La prendo in parola e racconto tutto, ma proprio tutto, dall'inizio di questa storia fatta di crudeli bugie.
Le racconto di come volessi frequentare il campus fondato da mia nonna, per cercare di creare un legame con qualcuno che non avrei mai conosciuto.
Di come mi sono innamorata di Elias e della sua gentilezza.
Di come mi sono sentita quando ho creduto che lui fosse innamorato di un'altra. Di quanto fossi stata ingenua a non capire che quell'altra ero io.
Le racconto della violenza.
Passiamo molto tempo a parlare, raccogliendo qualche lacrima. Mi ritrovo poggiata sul suo petto ad ascoltare il battito accelerato del cuore, mentre le racconto di come mi sia fatta manipolare da una persona che credevo provasse qualcosa per me.
«Ti va di dormire a casa mia, questa notte? Non mi va di lasciarti così.»
Non lo so perché, ma è l'unica cosa che mi va di fare.
🎭🎭🎭🎭🎭🎭🎭🎭🎭🎭🎭
Il giardino della villa di Hellin è un'ampia distesa di gelsomini, viole, camelie, ortensie e tanti altri fiori che non conosco.
Il vialetto illuminato da lampioni di una luce tenue, prosegue fino all'ampia veranda sistemata con un meraviglioso salottino da tè.
Arriviamo sotto il porticato e mi fermo ad aspettare che apra la porta.
Le ho chiesto di fare una piccola chiamata, mentre eravamo in viaggio.
E lui è già qui.
Sta aspettando, cammina avanti e indietro per il salotto, lo riesco a vedere dal finestrone che affaccia sul giardino.
Non appena entriamo, Elias non riesce a nascondere la sorpresa, ma cerca di non darlo a vedere.
«E lei cosa ci fa qui?» chiede rivolto alla donna che, di tutta risposta, sorride sorniona, alzando e abbassando le spalle.

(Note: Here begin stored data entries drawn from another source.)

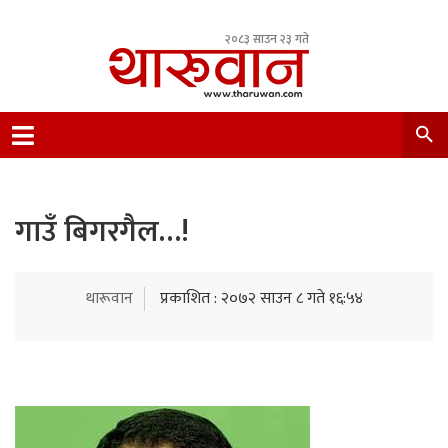
२०८३ साउन २३ गते
Leading Newsportal from Tharu Community
Nepal.
गाउँ बिगरगैल…!
थारूवान
प्रकाशित : २०७२ साउन ८ गते १६:५४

«Ehy, è con me che devi parlare. Ti ho fatto venire io qui.» dico in un tono di rimprovero.
«Ah, sì? Bene, allora posso tornarmene da dove sono venuto.»
«No, tu resti.» Mi avvicino per spingerlo sul divano.
Non uso molta forza, ma lui cade, lo stesso, sul morbido sofà.
«Dimmi, Dafne, dimmi perché non mi hai creduto e spero sia una motivazione plausibile, perché io-» Non lo lascio finire di parlare, gli tappo la bocca con un bacio che gli spezza il fiato e gli fa tirare, allo stesso tempo, un sospiro di sollievo.
Cerco i suoi occhi di ghiaccio, mentre mi appoggio alla fronte e gli solletico la barbetta incolta con un dito.
«Sei un coglione, Elias.» sussurro. «Ti sei fatto fregare, di nuovo, ma io no. Mi è bastato guardare entrambi negli occhi per capire chi stava mentendo.» confesso colpevole.
«Allora perché mi hai fatto credere che mi stavi lasciando, stronza?» chiede con fare canzonatorio.
Perchè dovevo... perché quando il nemico prevede le tue mosse hai già perso, prima ancora d'iniziare la battaglia. Perché non volevo sospettasse che sarei andata alla fonte a pretendere quella verità che ci spetta di diritto. Perché io, senza te, sono niente, ma tu ancora questo non lo sai.
«Facciamo cadere le maschere a questi maledetti stronzi, Elias.»